# Не звучит одна клавиша



## barsuta (28 Окт 2016)

Здравствуйте. 
Если на аккордеоне не звучит одна клавиша в первом регистре на сжим, в чем может быть причина?


----------



## olegoleg19742 (29 Окт 2016)

Скорее всего засорился голосовой проем,либо сама пластина лопнула.Надо снять правый полукорпус,и смотреть по какой причине не звучит клавища.Тем более,что сжим-это наружние голоса,сразу увидите что к чему..


----------



## barsuta (31 Окт 2016)

olegoleg19742 писал:


> Скорее всего засорился голосовой проем,либо сама пластина лопнула.Надо снять правый полукорпус,и смотреть по какой причине не звучит клавища.Тем более,что сжим-это наружние голоса,сразу увидите что к чему..
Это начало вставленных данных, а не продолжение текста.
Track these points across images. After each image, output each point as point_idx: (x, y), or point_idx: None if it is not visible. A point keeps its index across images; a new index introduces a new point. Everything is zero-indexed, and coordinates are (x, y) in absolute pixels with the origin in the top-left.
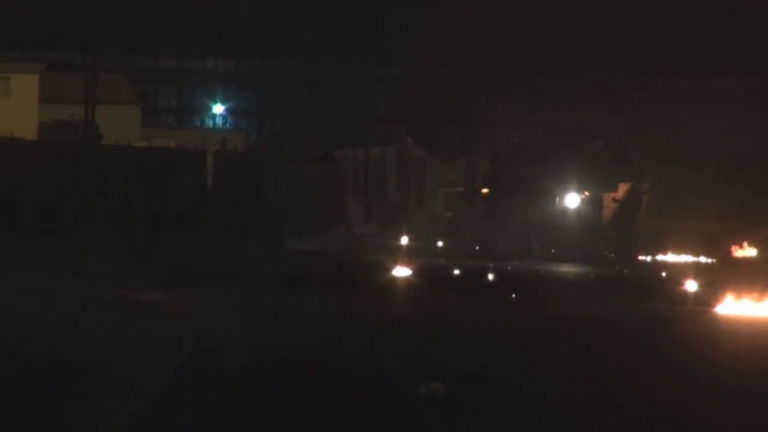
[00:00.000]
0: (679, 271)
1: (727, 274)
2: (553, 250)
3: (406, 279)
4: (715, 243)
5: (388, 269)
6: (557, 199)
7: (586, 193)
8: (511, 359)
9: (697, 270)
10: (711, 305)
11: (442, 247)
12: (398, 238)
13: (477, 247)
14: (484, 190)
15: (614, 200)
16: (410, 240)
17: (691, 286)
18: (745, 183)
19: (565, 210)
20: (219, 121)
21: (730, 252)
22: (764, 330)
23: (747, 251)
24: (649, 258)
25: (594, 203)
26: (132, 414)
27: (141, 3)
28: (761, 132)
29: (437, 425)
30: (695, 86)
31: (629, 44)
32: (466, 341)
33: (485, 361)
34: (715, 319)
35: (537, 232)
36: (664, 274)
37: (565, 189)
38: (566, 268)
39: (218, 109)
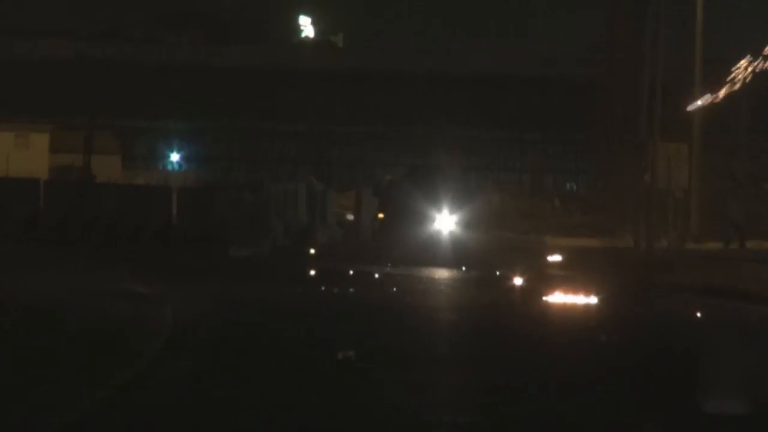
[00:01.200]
0: (509, 272)
1: (546, 274)
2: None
3: (316, 275)
4: (536, 252)
5: (304, 269)
6: (435, 218)
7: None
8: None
9: (521, 271)
10: (540, 295)
11: (337, 255)
12: (308, 248)
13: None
14: (380, 215)
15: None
16: (315, 250)
17: (518, 281)
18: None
19: (440, 228)
20: (176, 165)
21: (546, 258)
22: (578, 310)
23: (555, 257)
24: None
25: (460, 221)
26: (135, 371)
27: (120, 81)
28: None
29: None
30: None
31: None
32: (361, 319)
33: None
34: (546, 303)
35: (422, 246)
36: (498, 272)
37: (439, 211)
38: (438, 273)
39: (175, 156)
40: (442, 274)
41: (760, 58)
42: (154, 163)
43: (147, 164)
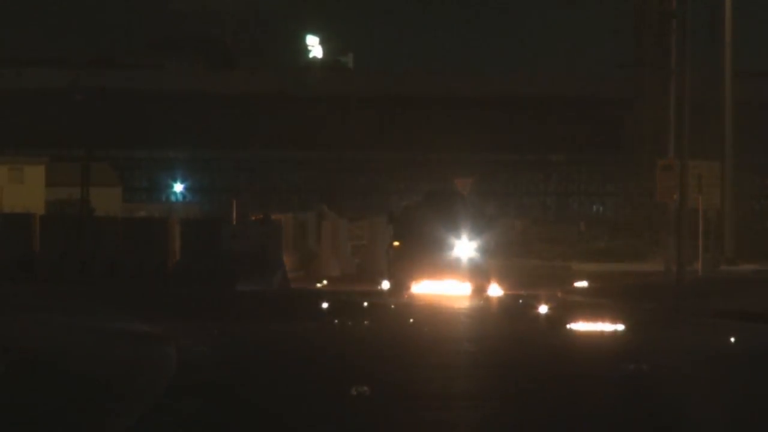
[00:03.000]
0: (531, 300)
1: (572, 301)
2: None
3: (328, 308)
4: (561, 278)
5: (315, 303)
6: (454, 245)
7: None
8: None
9: (545, 299)
10: (565, 324)
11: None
12: (320, 281)
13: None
14: (395, 243)
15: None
16: (327, 282)
17: (543, 309)
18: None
19: (459, 256)
20: (179, 196)
21: (572, 284)
22: (605, 339)
23: (581, 283)
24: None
25: (481, 248)
26: (138, 414)
27: (118, 110)
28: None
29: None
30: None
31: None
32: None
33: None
34: (570, 331)
35: (440, 274)
36: (521, 301)
37: (458, 238)
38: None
39: (178, 187)
40: (462, 303)
41: None
42: (156, 195)
43: (149, 196)
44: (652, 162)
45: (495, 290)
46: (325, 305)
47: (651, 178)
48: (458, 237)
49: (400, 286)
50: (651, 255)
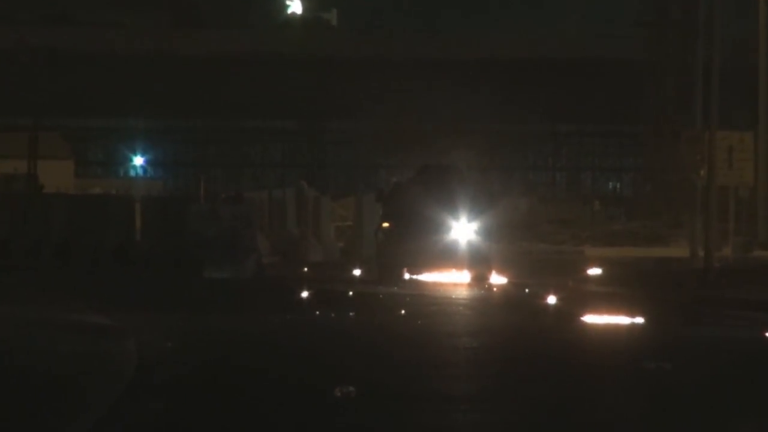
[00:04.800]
0: (539, 289)
1: (584, 290)
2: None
3: (308, 298)
4: (572, 265)
5: (294, 292)
6: (451, 227)
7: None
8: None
9: (554, 288)
10: (576, 316)
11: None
12: (299, 267)
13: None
14: (385, 225)
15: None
16: (307, 268)
17: (551, 300)
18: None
19: (457, 238)
20: (140, 171)
21: (585, 272)
22: (622, 333)
23: (595, 270)
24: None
25: (482, 231)
26: (93, 419)
27: (70, 73)
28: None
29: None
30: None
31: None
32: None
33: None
34: (585, 324)
35: (435, 260)
36: (527, 290)
37: (456, 219)
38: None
39: (138, 160)
40: (460, 292)
41: None
42: (113, 170)
43: (105, 171)
44: (675, 133)
45: (497, 278)
46: (304, 295)
47: (674, 151)
48: (456, 218)
49: (390, 273)
50: (674, 238)
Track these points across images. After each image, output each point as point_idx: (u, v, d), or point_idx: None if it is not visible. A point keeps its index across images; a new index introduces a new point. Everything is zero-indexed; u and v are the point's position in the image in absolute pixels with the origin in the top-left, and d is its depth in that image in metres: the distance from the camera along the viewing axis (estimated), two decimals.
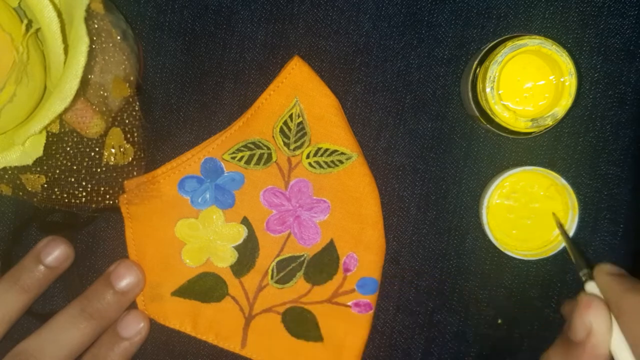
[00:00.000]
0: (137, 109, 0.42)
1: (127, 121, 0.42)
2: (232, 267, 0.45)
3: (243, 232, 0.45)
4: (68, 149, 0.42)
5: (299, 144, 0.44)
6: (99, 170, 0.43)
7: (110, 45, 0.40)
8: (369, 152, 0.45)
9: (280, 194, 0.45)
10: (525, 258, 0.44)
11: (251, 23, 0.45)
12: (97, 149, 0.42)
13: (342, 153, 0.44)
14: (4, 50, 0.36)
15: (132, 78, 0.41)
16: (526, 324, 0.46)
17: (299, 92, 0.44)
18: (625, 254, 0.45)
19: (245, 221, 0.45)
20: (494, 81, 0.40)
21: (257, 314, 0.46)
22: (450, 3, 0.44)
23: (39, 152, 0.39)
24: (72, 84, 0.36)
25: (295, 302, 0.45)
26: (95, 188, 0.43)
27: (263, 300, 0.45)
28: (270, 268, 0.45)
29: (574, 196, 0.43)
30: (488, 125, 0.42)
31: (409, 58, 0.45)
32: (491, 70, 0.40)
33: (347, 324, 0.45)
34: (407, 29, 0.45)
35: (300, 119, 0.44)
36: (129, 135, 0.42)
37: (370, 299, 0.45)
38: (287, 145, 0.44)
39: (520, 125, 0.40)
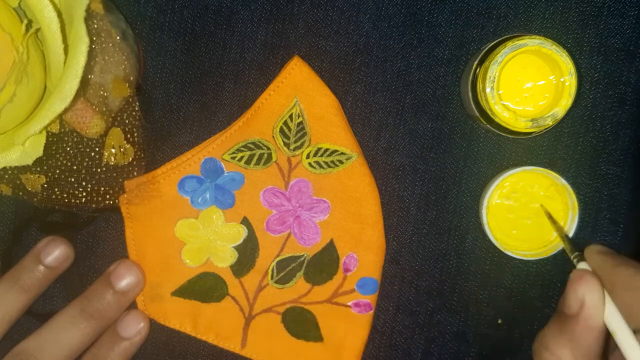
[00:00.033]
0: (137, 109, 0.42)
1: (127, 121, 0.42)
2: (232, 267, 0.45)
3: (243, 232, 0.45)
4: (68, 149, 0.42)
5: (299, 144, 0.44)
6: (99, 170, 0.43)
7: (110, 45, 0.40)
8: (369, 152, 0.45)
9: (280, 194, 0.45)
10: (525, 258, 0.44)
11: (251, 23, 0.45)
12: (97, 149, 0.42)
13: (342, 153, 0.44)
14: (4, 50, 0.36)
15: (132, 78, 0.41)
16: (526, 324, 0.46)
17: (299, 92, 0.44)
18: (625, 254, 0.45)
19: (245, 221, 0.45)
20: (494, 81, 0.40)
21: (257, 314, 0.46)
22: (450, 3, 0.44)
23: (39, 152, 0.39)
24: (72, 84, 0.36)
25: (295, 302, 0.45)
26: (95, 188, 0.43)
27: (263, 300, 0.45)
28: (270, 268, 0.45)
29: (574, 196, 0.43)
30: (488, 125, 0.42)
31: (409, 58, 0.45)
32: (491, 70, 0.40)
33: (347, 324, 0.45)
34: (407, 29, 0.45)
35: (300, 119, 0.44)
36: (129, 135, 0.42)
37: (370, 299, 0.45)
38: (287, 145, 0.44)
39: (520, 125, 0.40)
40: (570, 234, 0.43)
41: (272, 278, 0.45)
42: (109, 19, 0.40)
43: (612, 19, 0.44)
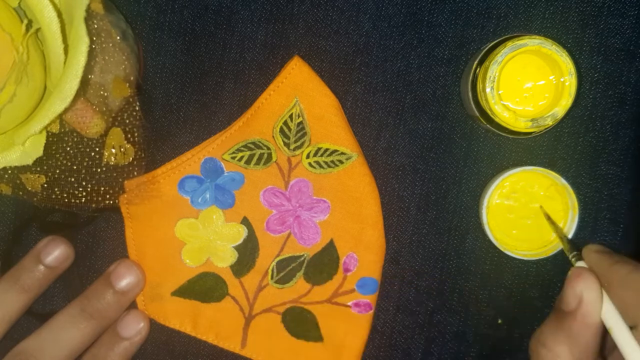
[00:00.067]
0: (137, 109, 0.42)
1: (127, 121, 0.42)
2: (232, 267, 0.45)
3: (243, 232, 0.45)
4: (68, 149, 0.42)
5: (299, 144, 0.44)
6: (99, 170, 0.43)
7: (110, 45, 0.40)
8: (369, 152, 0.45)
9: (280, 194, 0.45)
10: (525, 258, 0.44)
11: (251, 23, 0.45)
12: (97, 149, 0.42)
13: (342, 153, 0.44)
14: (4, 50, 0.36)
15: (132, 78, 0.41)
16: (526, 324, 0.46)
17: (299, 92, 0.44)
18: (625, 254, 0.45)
19: (245, 221, 0.45)
20: (494, 81, 0.40)
21: (257, 314, 0.46)
22: (450, 3, 0.44)
23: (39, 152, 0.39)
24: (72, 84, 0.36)
25: (295, 302, 0.45)
26: (95, 188, 0.43)
27: (263, 300, 0.45)
28: (270, 268, 0.45)
29: (574, 196, 0.43)
30: (488, 125, 0.42)
31: (409, 58, 0.45)
32: (491, 70, 0.40)
33: (347, 324, 0.45)
34: (407, 29, 0.45)
35: (300, 119, 0.44)
36: (129, 135, 0.42)
37: (370, 299, 0.45)
38: (287, 145, 0.44)
39: (520, 125, 0.40)
40: (570, 234, 0.43)
41: (272, 278, 0.45)
42: (109, 19, 0.40)
43: (612, 19, 0.44)
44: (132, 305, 0.45)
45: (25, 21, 0.37)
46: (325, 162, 0.44)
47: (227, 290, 0.45)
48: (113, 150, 0.42)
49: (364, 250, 0.45)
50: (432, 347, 0.46)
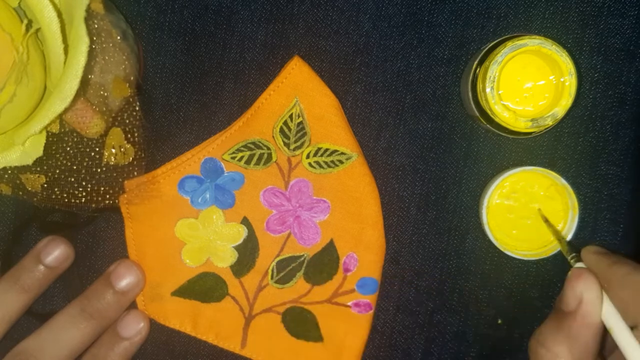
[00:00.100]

Спасибо. Язычок запал. Интересно, от чего это могло произойти...


----------



## glory (31 Окт 2016)

От мусора. Как в пылесосе..


----------



## barsuta (31 Окт 2016)

glory/ писал:


> От мусора. Как в пылесосе..


А если аккордеон новый?


----------



## olegoleg19742 (31 Окт 2016)

*barsuta*, И что?Любая щепка,заусенец,да мало-ли?Волос попасть может прямо на фабрике?Может!Кусочек воска итп...


----------



## barsuta (31 Окт 2016)

olegoleg19742/ писал:


> *barsuta*


*Понятно, спасибо.*


----------